Insgesamt gehen jährlich 1000 Anfragen wegen Vergiftungen von Hunden beim Tox-Zentrum ein – die meisten, weil Hunde etwa Trauben, Zimmerpflanzen, Schokolade oder Ratten- und Mäuse-Köder gefressen haben. Hinter wie vielen Fällen Hundehasser stehen könnten, wagt nicht einmal der Schweizer Tierschutz STS zu schätzen.
«Es macht aber den Anschein, dass in den letzten Jahren vermehrt Fälle an die Öffentlichkeit gelangt sind», so STS-Sprecherin Helen Sandmeier. Facebook und Co. tragen hier wesentlich dazu bei.
Panik wegen Warnungen
Alle angefragten Spezialisten begrüssen diese Online-Dienste grundsätzlich, weil sich so weitere Fälle verhindern liessen und die Hundehalter sensibilisiert würden. «Als Warnsystem für Hundebesitzer sorgen sie für eine höhere Sicherheit der Tiere», sagt Hugo Kupferschmidt, Direktor des Tox-Zentrums.
Allerdings handle es sich bei den meisten verbreiteten Fällen nur um Vermutungen. «Es besteht die Gefahr, dass sich Hundebesitzer davon ungerechtfertigt in Angst versetzen lassen», so Kupferschmidt. Laut dem Basler Veterinär Michel Laszlo können falsche Meldungen «zu unnötiger Verunsicherung und Panik bei Hundehaltern führen».
«Wir möchten endlich um Kira trauern»
Anna Jaggi, stellvertretende Kantonstierärztin im Baselbiet, versteht die Hundehalter trotzdem: «Der plötzliche Verlust eines Haustiers ist sehr schmerzlich und viele Tierhalter neigen dazu, mit Abwehr und Schuldzuweisungen zu reagieren.» Sie rät, bei konkretem Verdacht auf eine Vergiftung die Polizei einzuschalten. Laut dem stellvertretenden St. Galler Kantonstierarzt Eugen Fauquex kann dann «aufgrund einer pathologisch-anatomischen Untersuchung eventuell die Art einer Vergiftung diagnostiziert werden».

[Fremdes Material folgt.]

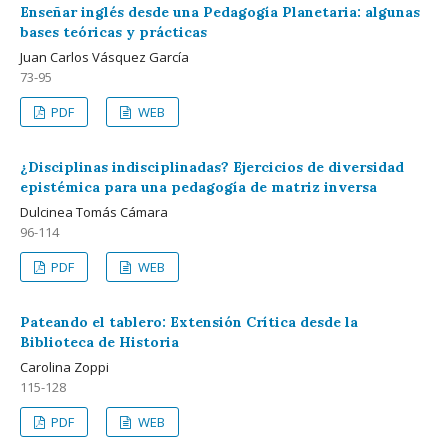
Enseñar inglés desde una Pedagogía Planetaria: algunas
bases teóricas y prácticas
Juan Carlos Vásquez García
73-95
PDF
WEB
¿Disciplinas indisciplinadas? Ejercicios de diversidad
epistémica para una pedagogía de matriz inversa
Dulcinea Tomás Cámara
96-114
PDF
WEB
Pateando el tablero: Extensión Crítica desde la
Biblioteca de Historia
Carolina Zoppi
115-128
PDF
WEB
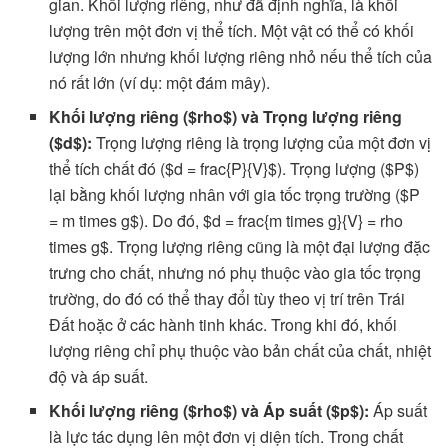
gian. Khối lượng riêng, như đã định nghĩa, là khối
lượng trên một đơn vị thể tích. Một vật có thể có khối
lượng lớn nhưng khối lượng riêng nhỏ nếu thể tích của
nó rất lớn (ví dụ: một đám mây).
Khối lượng riêng ($rho$) và Trọng lượng riêng
($d$):
Trọng lượng riêng là trọng lượng của một đơn vị
thể tích chất đó ($d = frac{P}{V}$). Trọng lượng ($P$)
lại bằng khối lượng nhân với gia tốc trọng trường ($P
= m times g$). Do đó, $d = frac{m times g}{V} = rho
times g$. Trọng lượng riêng cũng là một đại lượng đặc
trưng cho chất, nhưng nó phụ thuộc vào gia tốc trọng
trường, do đó có thể thay đổi tùy theo vị trí trên Trái
Đất hoặc ở các hành tinh khác. Trong khi đó, khối
lượng riêng chỉ phụ thuộc vào bản chất của chất, nhiệt
độ và áp suất.
Khối lượng riêng ($rho$) và Áp suất ($p$):
Áp suất
là lực tác dụng lên một đơn vị diện tích. Trong chất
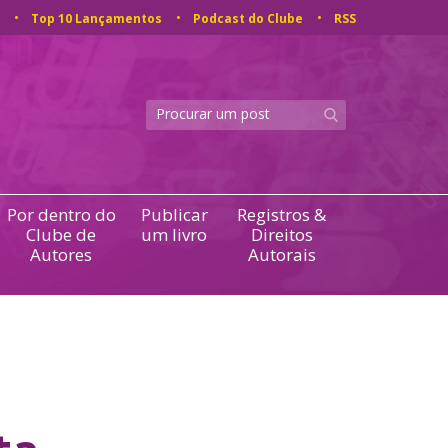
Top 10 Lançamentos
Podcast do Clube
RSS
Por dentro do
Publicar
Registros &
Clube de
um livro
Direitos
Autores
Autorais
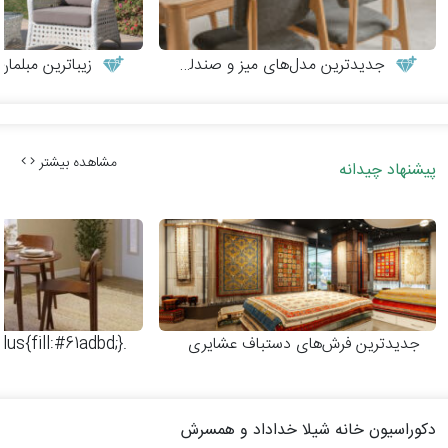
جدیدترین مدل‌های میز و صندلی چوبی مدرن
زیباترین مبلمان
مشاهده بیشتر
پیشنهاد چیدانه
جدیدترین فرش‌های دستباف عشایری
.dimondplus{fill:#61adbd;}
دکوراسیون خانه شیلا خداداد و همسرش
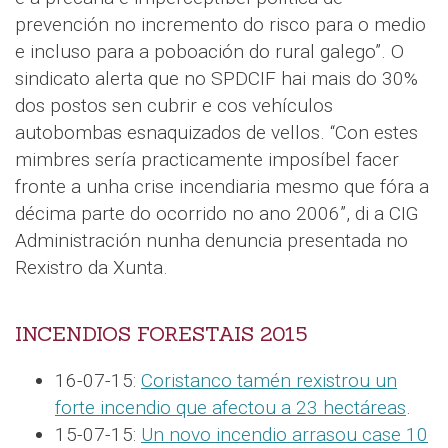
prevención no incremento do risco para o medio
e incluso para a poboación do rural galego”. O
sindicato alerta que no SPDCIF hai mais do 30%
dos postos sen cubrir e cos vehículos
autobombas esnaquizados de vellos. “Con estes
mimbres sería practicamente imposíbel facer
fronte a unha crise incendiaria mesmo que fóra a
décima parte do ocorrido no ano 2006”, di a CIG
Administración nunha denuncia presentada no
Rexistro da Xunta.
INCENDIOS FORESTAIS 2015
16-07-15:
Coristanco tamén rexistrou un
forte incendio que afectou a 23 hectáreas
.
15-07-15:
Un novo incendio arrasou case 10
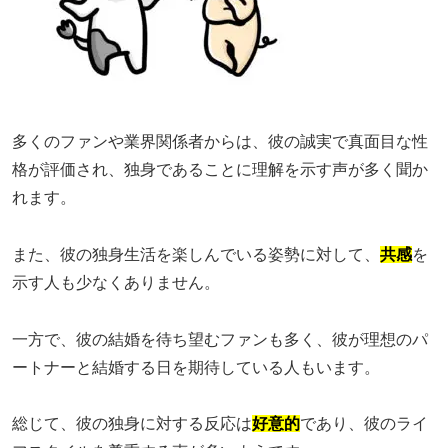
多くのファンや業界関係者からは、彼の誠実で真面目な性
格が評価され、独身であることに理解を示す声が多く聞か
れます。
また、彼の独身生活を楽しんでいる姿勢に対して、
共感
を
示す人も少なくありません。
一方で、彼の結婚を待ち望むファンも多く、彼が理想のパ
ートナーと結婚する日を期待している人もいます。
総じて、彼の独身に対する反応は
好意的
であり、彼のライ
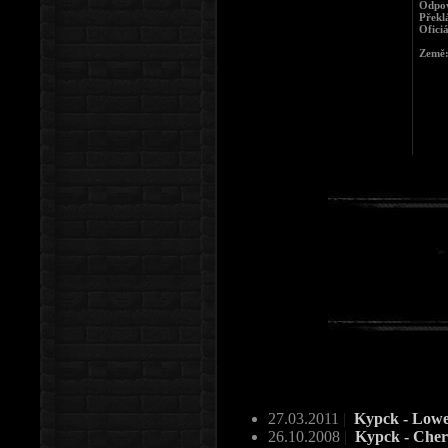
Odpov
Překl
Ofici
Země
27.03.2011
|
Kypck - Low
26.10.2008
|
Kypck - Che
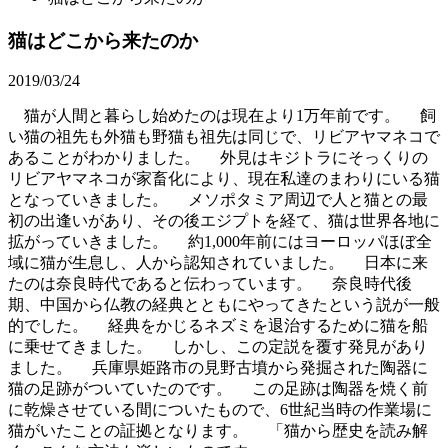
猫はどこから来たのか
2019/03/24
猫が人間と暮らし始めたのは現在より1万年前です。 飼
い猫の祖先も外猫も野猫も祖先は同じで、リビアヤマネコで
あることがわかりました。 外見はキジトラにそっくりの
リビアヤマネコが家畜化により、現在私達のまわりにいる猫
となっていきました。 メソポタミア周辺で人と猫との最
初の出逢いがあり、その後エジプトを経て、猫は世界各地に
拡がっていきました。 約1,000年前にはヨーロッパほぼ全
域に猫が生息し、人から認知されていました。 日本に来
たのは奈良時代であると伝わっています。 奈良時代後
期、中国から仏教の経典とともにやってきたという説が一般
的でした。 経典をかじるネズミを退治するために猫を船
に乗せてきました。 しかし、この定説を覆す発見があり
ました。 兵庫県姫路市の見野古墳から発掘された陶器に
猫の足跡がついていたのです。 この足跡は陶器を焼く前
に乾燥させている間についたもので、6世紀当時の作業場に
猫がいたことの証拠となります。 「猫から歴史を読み解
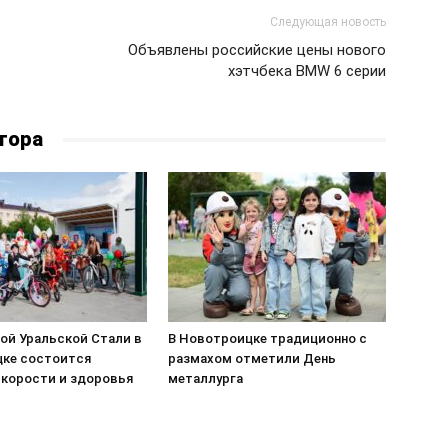
Следующая новость
Объявлены российские цены нового
хэтчбека BMW 6 серии
тора
ой Уральской Стали в
В Новотроицке традиционно с
ке состоится
размахом отметили День
скорости и здоровья
металлурга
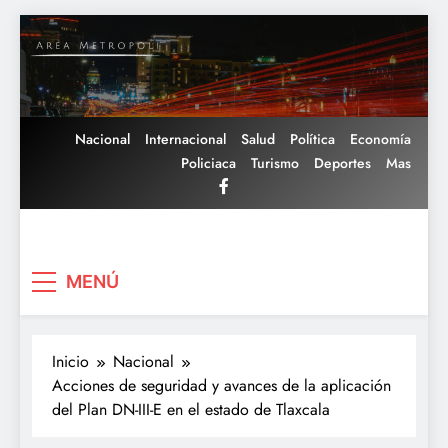
Saltar
al
contenido
Nacional
Internacional
Salud
Política
Economía
Policiaca
Turismo
Deportes
Mas
Area Metropoli
MENÚ
Inicio
Nacional
Acciones de seguridad y avances de la aplicación
del Plan DN-III-E en el estado de Tlaxcala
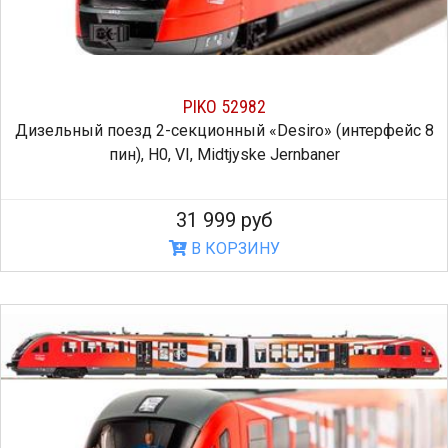
PIKO 52982
Дизельный поезд 2-секционный «Desiro» (интерфейс 8
пин), H0, VI, Midtjyske Jernbaner
31 999 руб
В КОРЗИНУ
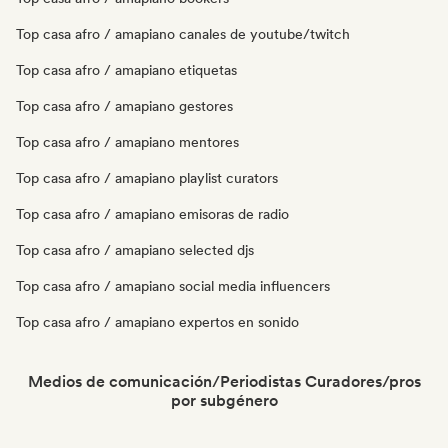
Top casa afro / amapiano canales de youtube/twitch
Top casa afro / amapiano etiquetas
Top casa afro / amapiano gestores
Top casa afro / amapiano mentores
Top casa afro / amapiano playlist curators
Top casa afro / amapiano emisoras de radio
Top casa afro / amapiano selected djs
Top casa afro / amapiano social media influencers
Top casa afro / amapiano expertos en sonido
Medios de comunicación/Periodistas Curadores/pros
por subgénero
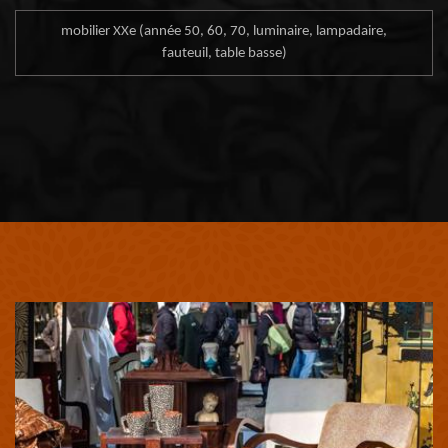
mobilier XXe (année 50, 60, 70, luminaire, lampadaire,
fauteuil, table basse)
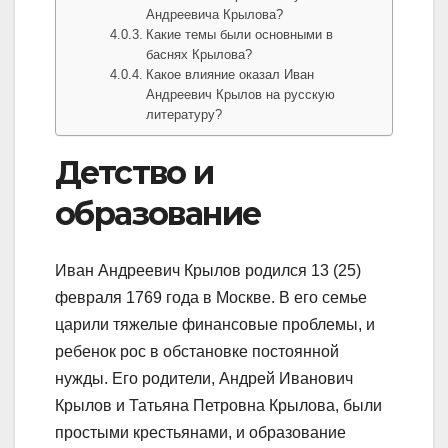
Андреевича Крылова?
Какие темы были основными в
баснях Крылова?
Какое влияние оказал Иван
Андреевич Крылов на русскую
литературу?
Детство и
образование
Иван Андреевич Крылов родился 13 (25)
февраля 1769 года в Москве. В его семье
царили тяжелые финансовые проблемы, и
ребенок рос в обстановке постоянной
нужды. Его родители, Андрей Иванович
Крылов и Татьяна Петровна Крылова, были
простыми крестьянами, и образование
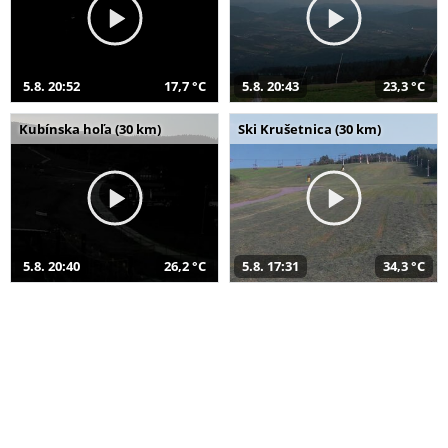
5.8. 20:52
17,7 °C
5.8. 20:43
23,3 °C
Kubínska hoľa (30 km)
Ski Krušetnica (30 km)
5.8. 20:40
26,2 °C
5.8. 17:31
34,3 °C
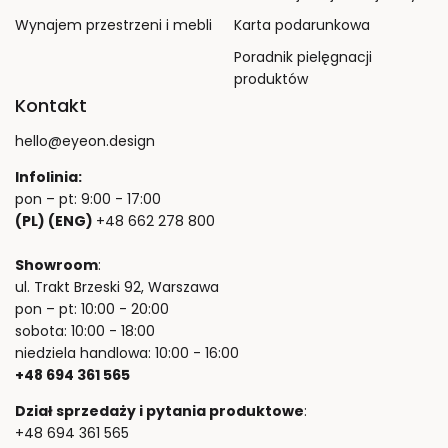
Wynajem przestrzeni i mebli
Karta podarunkowa
Poradnik pielęgnacji
produktów
Kontakt
hello@eyeon.design
Infolinia:
pon – pt: 9:00 - 17:00
(PL) (ENG)
+48 662 278 800
Showroom
:
ul. Trakt Brzeski 92, Warszawa
pon – pt: 10:00 - 20:00
sobota: 10:00 - 18:00
niedziela handlowa: 10:00 - 16:00
+48 694 361 565
Dział sprzedaży i pytania produktowe
:
+48 694 361 565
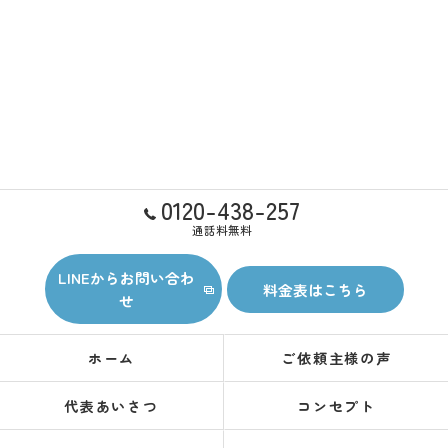
0120-438-257
通話料無料
LINEからお問い合わ
料金表はこちら
せ
ホーム
ご依頼主様の声
代表あいさつ
コンセプト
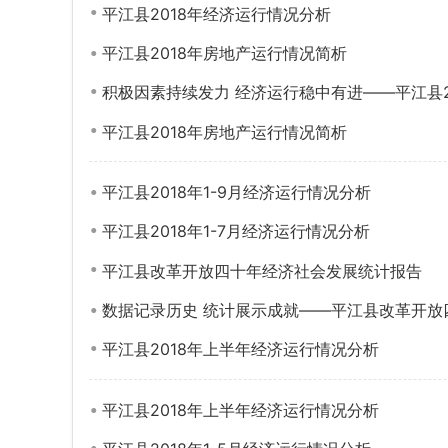
平江县2018年经济运行情况分析
平江县2018年房地产运行情况简析
积极因素持续发力 经济运行稳中有进——平江县2
平江县2018年房地产运行情况简析
平江县2018年1-9月经济运行情况分析
平江县2018年1-7月经济运行情况分析
平江县改革开放四十年经济社会发展统计报告
数据记录历史 统计展示成就——平江县改革开放
平江县2018年上半年经济运行情况分析
平江县2018年上半年经济运行情况分析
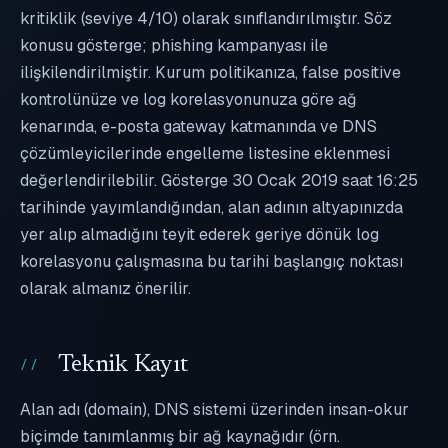
kritiklik (seviye 4/10) olarak sınıflandırılmıştır. Söz
konusu gösterge; phishing kampanyası ile
ilişkilendirilmiştir. Kurum politikanıza, false positive
kontrolünüze ve log korelasyonunuza göre ağ
kenarında, e-posta gateway katmanında ve DNS
çözümleyicilerinde engelleme listesine eklenmesi
değerlendirilebilir. Gösterge 30 Ocak 2019 saat 16:25
tarihinde yayımlandığından, alan adının altyapınızda
yer alıp almadığını teyit ederek geriye dönük log
korelasyonu çalışmasına bu tarihi başlangıç noktası
olarak almanız önerilir.
Teknik Kayıt
Alan adı (domain), DNS sistemi üzerinden insan-okur
biçimde tanımlanmış bir ağ kaynağıdır (örn.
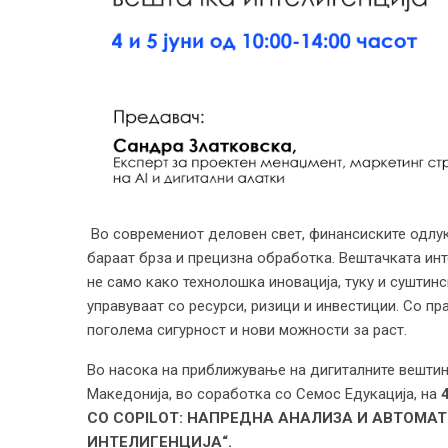
Во современиот деловен свет, финансиските одлук
бараат брза и прецизна обработка. Вештачката инте
не само како технолошка иновација, туку и суштин
управуваат со ресурси, ризици и инвестиции. Со пр
поголема сигурност и нови можности за раст.
Во насока на приближување на дигиталните вештин
Македонија, во соработка со Семос Едукација, на
СО COPILOT: НАПРЕДНА АНАЛИЗА И АВТОМА
ИНТЕЛИГЕНЦИЈА“.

Auch B. S. hat nach dem Tod ihrer Hündin die Polizei alarmiert. «Aber wir konnten nicht beweisen, dass Kira vergiftet wurde.» Sie wird deshalb keine Anzeige erstatten. «Wir wollten einfach die anderen Hündeler warnen. Jetzt möchten wir endlich in Ruhe um Kira trauern.»
Sadismus und Rache
Die Motive der Hundehasser sind so perfid wie unterschiedlich. Einerseits gebe es Leute, die sich durch Hunde und Katzen belästigt fühlten und sich am Kot oder Bellen der Tiere störten, sagt Helen Sandmeier vom Schweizer Tierschutz. «Andere haben eine sadistische Ader und Spass am Quälen.» Oft dürfte allerdings weniger das Tier, sondern der Besitzer das eigentliche Ziel sein. Der Berner Kantonstierarzt Michel Laszlo empfiehlt grundsätzlich, Hunde beim Suchen und Schnüffeln am Boden genau zu beobachten und zu kontrollieren, «falls der Hund auf etwas rumkauen sollte».